Drones Continue to Find Work in Ohio
(TNS) — Paul and Deborah Bach first bought a drone because they wanted to keep an eye on the construction of a pipeline in three parts of their farmland outside Elmore, Ohio.
And while that quickly helped the Bachs identify several areas where construction activity had damaged their field tile, they soon learned of other tasks for which aerial video is useful.
In particular, Mr. Bach has been using his drone to identify parts of his fields with insect damage, “and you can really identify poor stands [of field crops], or if weeds are a problem,” he said.
Farmers are among the fastest to adopt drones to their businesses, but there is an abundance of other uses in both the private and public sectors, said Bruce Chambers, owner of the Drone Store in Fremont, which provides sales, service, and training for the devices known officially by the Federal Aviation Administration as small unmanned aircraft systems.
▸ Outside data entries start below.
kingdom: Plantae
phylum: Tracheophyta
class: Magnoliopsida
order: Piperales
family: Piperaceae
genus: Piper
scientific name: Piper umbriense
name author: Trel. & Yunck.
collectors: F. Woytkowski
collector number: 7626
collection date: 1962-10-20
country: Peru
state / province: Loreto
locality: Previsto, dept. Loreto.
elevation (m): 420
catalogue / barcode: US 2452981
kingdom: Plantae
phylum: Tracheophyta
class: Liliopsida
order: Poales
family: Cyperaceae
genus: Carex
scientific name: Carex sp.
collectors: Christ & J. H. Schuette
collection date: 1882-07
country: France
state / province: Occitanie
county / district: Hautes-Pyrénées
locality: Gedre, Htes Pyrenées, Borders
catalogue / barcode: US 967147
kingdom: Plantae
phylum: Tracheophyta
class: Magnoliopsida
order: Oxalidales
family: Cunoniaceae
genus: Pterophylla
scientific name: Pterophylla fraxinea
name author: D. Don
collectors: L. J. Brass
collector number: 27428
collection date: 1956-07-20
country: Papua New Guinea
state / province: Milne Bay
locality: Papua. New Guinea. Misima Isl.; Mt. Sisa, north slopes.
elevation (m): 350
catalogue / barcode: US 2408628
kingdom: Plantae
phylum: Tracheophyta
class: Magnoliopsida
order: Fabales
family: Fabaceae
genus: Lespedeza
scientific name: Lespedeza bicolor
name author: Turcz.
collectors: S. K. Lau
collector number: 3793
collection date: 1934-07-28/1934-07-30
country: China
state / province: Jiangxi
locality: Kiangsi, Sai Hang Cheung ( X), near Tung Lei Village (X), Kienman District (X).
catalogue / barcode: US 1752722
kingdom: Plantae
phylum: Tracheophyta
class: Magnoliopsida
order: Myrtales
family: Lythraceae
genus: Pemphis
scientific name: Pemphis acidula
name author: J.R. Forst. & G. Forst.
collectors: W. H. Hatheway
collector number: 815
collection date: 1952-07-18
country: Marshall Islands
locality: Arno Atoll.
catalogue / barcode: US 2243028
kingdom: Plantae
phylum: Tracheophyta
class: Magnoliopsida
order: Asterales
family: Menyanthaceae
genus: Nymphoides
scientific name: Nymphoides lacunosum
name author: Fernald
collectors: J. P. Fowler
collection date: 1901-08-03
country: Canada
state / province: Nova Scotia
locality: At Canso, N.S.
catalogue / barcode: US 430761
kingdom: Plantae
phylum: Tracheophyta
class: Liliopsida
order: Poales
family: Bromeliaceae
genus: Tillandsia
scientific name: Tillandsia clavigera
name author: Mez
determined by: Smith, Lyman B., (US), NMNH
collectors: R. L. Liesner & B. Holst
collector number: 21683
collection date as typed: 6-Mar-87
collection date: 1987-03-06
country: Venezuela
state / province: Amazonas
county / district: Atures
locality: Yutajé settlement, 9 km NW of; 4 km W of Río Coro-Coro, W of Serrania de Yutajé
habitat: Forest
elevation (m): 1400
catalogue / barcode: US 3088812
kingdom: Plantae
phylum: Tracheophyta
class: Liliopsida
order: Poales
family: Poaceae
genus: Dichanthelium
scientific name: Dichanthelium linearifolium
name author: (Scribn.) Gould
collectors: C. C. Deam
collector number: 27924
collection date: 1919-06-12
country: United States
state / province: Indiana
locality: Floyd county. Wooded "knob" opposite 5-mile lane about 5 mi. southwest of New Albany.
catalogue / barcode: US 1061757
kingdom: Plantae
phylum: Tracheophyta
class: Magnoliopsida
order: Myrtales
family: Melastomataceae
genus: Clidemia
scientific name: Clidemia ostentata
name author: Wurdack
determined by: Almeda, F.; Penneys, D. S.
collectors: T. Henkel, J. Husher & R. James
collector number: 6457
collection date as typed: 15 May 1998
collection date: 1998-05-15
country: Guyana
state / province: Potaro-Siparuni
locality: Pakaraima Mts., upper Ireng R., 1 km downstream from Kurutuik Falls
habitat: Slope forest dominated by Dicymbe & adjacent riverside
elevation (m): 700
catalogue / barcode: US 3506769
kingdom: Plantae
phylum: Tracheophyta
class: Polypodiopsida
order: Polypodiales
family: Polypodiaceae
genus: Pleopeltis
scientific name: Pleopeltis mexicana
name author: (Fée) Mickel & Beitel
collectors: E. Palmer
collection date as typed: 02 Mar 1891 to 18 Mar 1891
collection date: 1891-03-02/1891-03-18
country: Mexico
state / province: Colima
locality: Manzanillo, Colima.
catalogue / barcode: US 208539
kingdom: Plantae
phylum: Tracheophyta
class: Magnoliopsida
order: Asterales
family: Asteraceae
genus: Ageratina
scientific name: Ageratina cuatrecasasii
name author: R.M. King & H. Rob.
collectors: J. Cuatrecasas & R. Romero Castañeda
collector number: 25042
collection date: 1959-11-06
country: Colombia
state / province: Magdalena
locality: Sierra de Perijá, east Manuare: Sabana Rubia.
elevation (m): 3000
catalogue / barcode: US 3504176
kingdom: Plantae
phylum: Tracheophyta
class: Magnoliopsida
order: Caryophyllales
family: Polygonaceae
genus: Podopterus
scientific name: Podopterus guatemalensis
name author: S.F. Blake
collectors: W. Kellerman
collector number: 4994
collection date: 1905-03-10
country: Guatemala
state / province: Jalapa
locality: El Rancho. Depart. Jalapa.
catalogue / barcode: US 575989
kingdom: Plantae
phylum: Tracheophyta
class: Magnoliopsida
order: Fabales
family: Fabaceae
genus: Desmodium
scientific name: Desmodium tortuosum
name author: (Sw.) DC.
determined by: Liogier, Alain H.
The Blade is among them, having arranged recently for this reporter to become trained and licensed for commercial drone flight — an FAA requirement for journalists and other types of private business.
Another popular use: real estate. Having an aerial view of a for-sale property has become almost de rigeur for listings, especially at the higher ends of the market.
Mr. Bach now is considering equipping his drone with an infrared camera, which can be used to assess overall plant health in his fields.
“The more you use it, the more you can find different uses” for drones, he said.
Virtually the same words were spoken by Toledo police Lt. Richard Hoover, who as commander of the city department’s special operations division oversees its drone operations, which he said go far beyond the occasional desire to track a fleeing crime suspect.